LLM Leaderboard 2026 — Compare 226 AI Models... | BenchLM.ai
New leaderboard reveals Claude Mythos Preview tops with 99 score, Gemini 3.1 Pro at 92
BenchLM.ai's 2026 LLM Leaderboard provides an exhaustive comparison of 228 large language models across 186 benchmarks, covering quality, cost, context, and runtime performance. It features 115 provisional-ranked and 23 verified-ranked models, with scores backed by exact-source coverage where possible. The leaderboard includes real-time metrics like time-to-first-token (TTFT) and tokens per second (TPS), plus pricing data averaging $0.30 per million output tokens.
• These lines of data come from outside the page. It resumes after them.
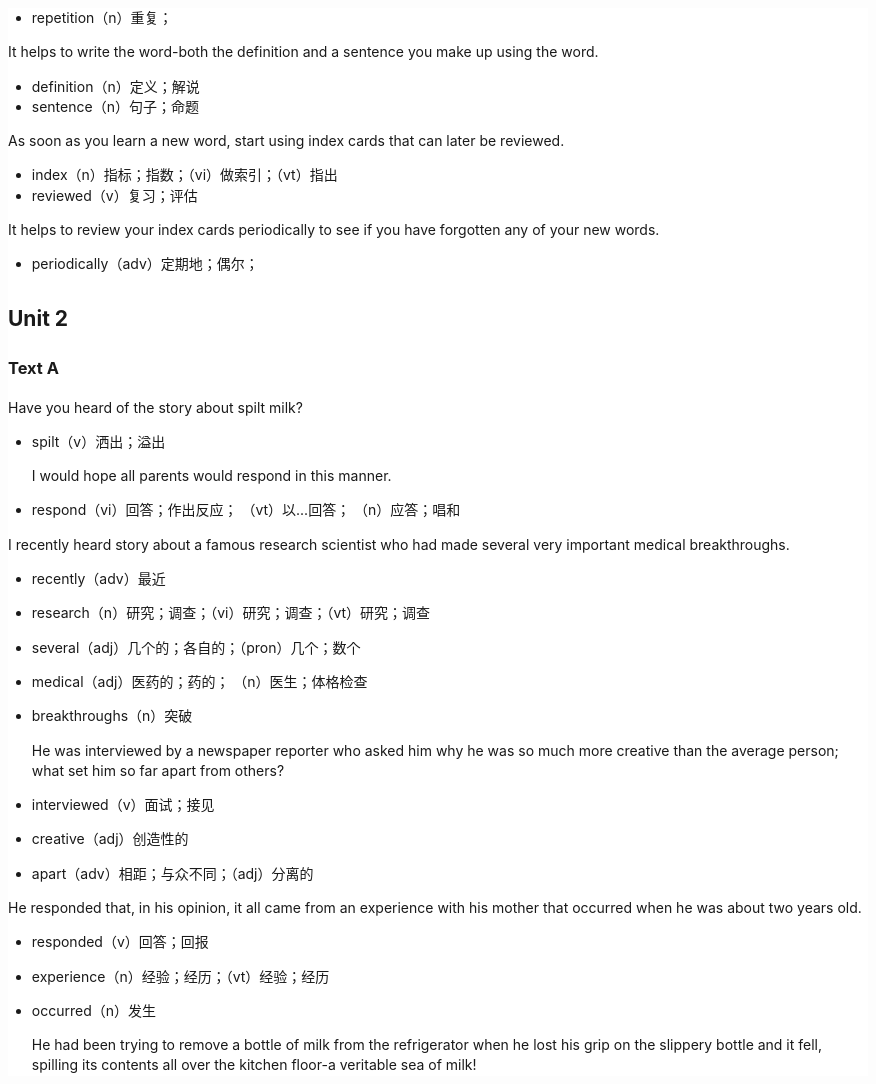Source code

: - repetition（n）重复；

It helps to write the word-both the definition and a sentence you make up using the word.

- definition（n）定义；解说
- sentence（n）句子；命题

As soon as you learn a new word, start using index cards that can later be reviewed.

- index（n）指标；指数；（vi）做索引；（vt）指出
- reviewed（v）复习；评估

It helps to review your index cards periodically to see if you have forgotten any of your new words.

- periodically（adv）定期地；偶尔；

## Unit 2

### Text A

Have you heard of the story about spilt milk?

- spilt（v）洒出；溢出
  
  I would hope all parents would respond in this manner.

- respond（vi）回答；作出反应； （vt）以...回答； （n）应答；唱和

I recently heard story about a famous research scientist who had made several very important medical breakthroughs.

- recently（adv）最近

- research（n）研究；调查；（vi）研究；调查；（vt）研究；调查

- several（adj）几个的；各自的；（pron）几个；数个

- medical（adj）医药的；药的； （n）医生；体格检查

- breakthroughs（n）突破
  
  He was interviewed by a newspaper reporter who asked him why he was so much more creative than the average person; what set him so far apart from others?

- interviewed（v）面试；接见

- creative（adj）创造性的

- apart（adv）相距；与众不同；（adj）分离的

He responded that, in his opinion, it all came from an experience with his mother that occurred when he was about two years old.

- responded（v）回答；回报

- experience（n）经验；经历；（vt）经验；经历

- occurred（n）发生
  
  He had been trying to remove a bottle of milk from the refrigerator when he lost his grip on the slippery bottle and it fell, spilling its contents all over the kitchen floor-a veritable sea of milk!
Use-case filters allow easy exploration for agentic coding, multimodal reasoning, long context, tool use, web research, and more. Top performers include Anthropic's Claude Mythos Preview (99 overall score), Google's Gemini 3.1 Pro (92), and OpenAI's GPT-5.5 (91), with DeepSeek V4 Pro Max ranking highest among open-weight models at 88.
The platform also offers decision-ready picks, model comparisons (e.g., Claude Opus 4.7 vs Gemini 3.1 Pro), and data export in CSV, JSON, or embed format. Pricing trends show a 94% drop since 2023. The leaderboard distinguishes between provisional and verified rankings, helping users assess score confidence. For speed, Mercury 2 leads with 789 tokens/sec, while LFM2-24B-A2B offers lowest latency at 0.42s TTFT. NVIDIA's Nemotron 3 Ultra 500B boasts the largest 10M token context window. This tool is essential for enterprises and developers evaluating frontier models like GPT-5, Claude, Gemini, Llama, and others for real-world deployment decisions.
- 228 models tracked with 115 provisional and 23 verified rankings across 186 benchmarks
- Includes real-time pricing ($0.30 avg output/M tokens) and speed metrics (TTFT, TPS)
- Claude Mythos Preview leads overall with 99 score; Gemini 3.1 Pro (92) and GPT-5.5 (91) follow
Why It Matters
Empowers developers and enterprises to compare LLMs by performance, cost, and speed for informed AI deployment.